**WHAT IS NEEDED:** Can you quote, word for word, the entries from the start through the line containing "Which series contains the highest Y value?", including that line?

(Data taken from a collection)
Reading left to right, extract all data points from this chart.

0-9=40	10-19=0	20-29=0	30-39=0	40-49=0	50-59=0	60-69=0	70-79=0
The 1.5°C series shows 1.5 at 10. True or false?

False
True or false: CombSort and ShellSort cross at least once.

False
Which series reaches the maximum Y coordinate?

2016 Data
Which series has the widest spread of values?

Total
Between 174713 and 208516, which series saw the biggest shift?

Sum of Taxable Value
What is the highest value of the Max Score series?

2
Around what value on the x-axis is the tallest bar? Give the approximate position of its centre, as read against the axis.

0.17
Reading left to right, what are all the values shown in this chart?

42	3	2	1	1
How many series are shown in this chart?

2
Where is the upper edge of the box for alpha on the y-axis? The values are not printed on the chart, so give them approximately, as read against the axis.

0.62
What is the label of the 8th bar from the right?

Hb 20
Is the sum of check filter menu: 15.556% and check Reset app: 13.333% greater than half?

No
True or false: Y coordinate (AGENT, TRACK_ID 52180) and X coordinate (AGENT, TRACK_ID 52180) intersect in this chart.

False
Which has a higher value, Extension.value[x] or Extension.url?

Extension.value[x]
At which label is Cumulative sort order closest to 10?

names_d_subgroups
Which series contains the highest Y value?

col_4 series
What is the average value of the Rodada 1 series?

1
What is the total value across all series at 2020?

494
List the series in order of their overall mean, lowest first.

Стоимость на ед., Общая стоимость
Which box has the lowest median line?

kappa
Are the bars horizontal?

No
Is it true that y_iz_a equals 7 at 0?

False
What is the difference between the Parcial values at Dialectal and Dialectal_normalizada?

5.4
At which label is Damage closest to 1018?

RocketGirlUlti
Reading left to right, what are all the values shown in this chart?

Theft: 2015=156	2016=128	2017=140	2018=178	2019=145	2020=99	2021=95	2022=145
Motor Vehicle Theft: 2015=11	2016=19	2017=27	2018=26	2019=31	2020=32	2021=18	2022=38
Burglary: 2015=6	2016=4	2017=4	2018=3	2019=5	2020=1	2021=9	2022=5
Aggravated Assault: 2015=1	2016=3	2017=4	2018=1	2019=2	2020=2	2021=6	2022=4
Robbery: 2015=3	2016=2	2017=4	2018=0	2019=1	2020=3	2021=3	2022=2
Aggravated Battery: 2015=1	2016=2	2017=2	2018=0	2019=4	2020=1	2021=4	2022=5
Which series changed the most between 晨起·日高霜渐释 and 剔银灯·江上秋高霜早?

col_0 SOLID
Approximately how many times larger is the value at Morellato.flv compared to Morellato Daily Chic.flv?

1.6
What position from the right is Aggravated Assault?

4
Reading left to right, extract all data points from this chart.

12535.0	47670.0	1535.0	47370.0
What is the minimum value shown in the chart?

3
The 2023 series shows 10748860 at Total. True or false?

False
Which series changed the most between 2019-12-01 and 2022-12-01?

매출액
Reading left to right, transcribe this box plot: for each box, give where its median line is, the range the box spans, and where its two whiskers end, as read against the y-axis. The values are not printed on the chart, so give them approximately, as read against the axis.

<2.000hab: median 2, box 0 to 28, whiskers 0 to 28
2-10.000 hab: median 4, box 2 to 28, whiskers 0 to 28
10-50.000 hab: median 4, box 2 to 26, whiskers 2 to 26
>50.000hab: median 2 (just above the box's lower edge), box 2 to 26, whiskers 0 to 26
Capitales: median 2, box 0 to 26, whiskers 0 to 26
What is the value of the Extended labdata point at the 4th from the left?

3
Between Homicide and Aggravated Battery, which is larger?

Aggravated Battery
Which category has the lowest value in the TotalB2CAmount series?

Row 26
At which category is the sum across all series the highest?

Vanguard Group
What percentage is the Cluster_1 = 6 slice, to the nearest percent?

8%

**TASK RESULT:**
Reading left to right, extract all data points from this chart.

0-9=40	10-19=0	20-29=0	30-39=0	40-49=0	50-59=0	60-69=0	70-79=0
The 1.5°C series shows 1.5 at 10. True or false?

False
True or false: CombSort and ShellSort cross at least once.

False
Which series reaches the maximum Y coordinate?

2016 Data
Which series has the widest spread of values?

Total
Between 174713 and 208516, which series saw the biggest shift?

Sum of Taxable Value
What is the highest value of the Max Score series?

2
Around what value on the x-axis is the tallest bar? Give the approximate position of its centre, as read against the axis.

0.17
Reading left to right, what are all the values shown in this chart?

42	3	2	1	1
How many series are shown in this chart?

2
Where is the upper edge of the box for alpha on the y-axis? The values are not printed on the chart, so give them approximately, as read against the axis.

0.62
What is the label of the 8th bar from the right?

Hb 20
Is the sum of check filter menu: 15.556% and check Reset app: 13.333% greater than half?

No
True or false: Y coordinate (AGENT, TRACK_ID 52180) and X coordinate (AGENT, TRACK_ID 52180) intersect in this chart.

False
Which has a higher value, Extension.value[x] or Extension.url?

Extension.value[x]
At which label is Cumulative sort order closest to 10?

names_d_subgroups
Which series contains the highest Y value?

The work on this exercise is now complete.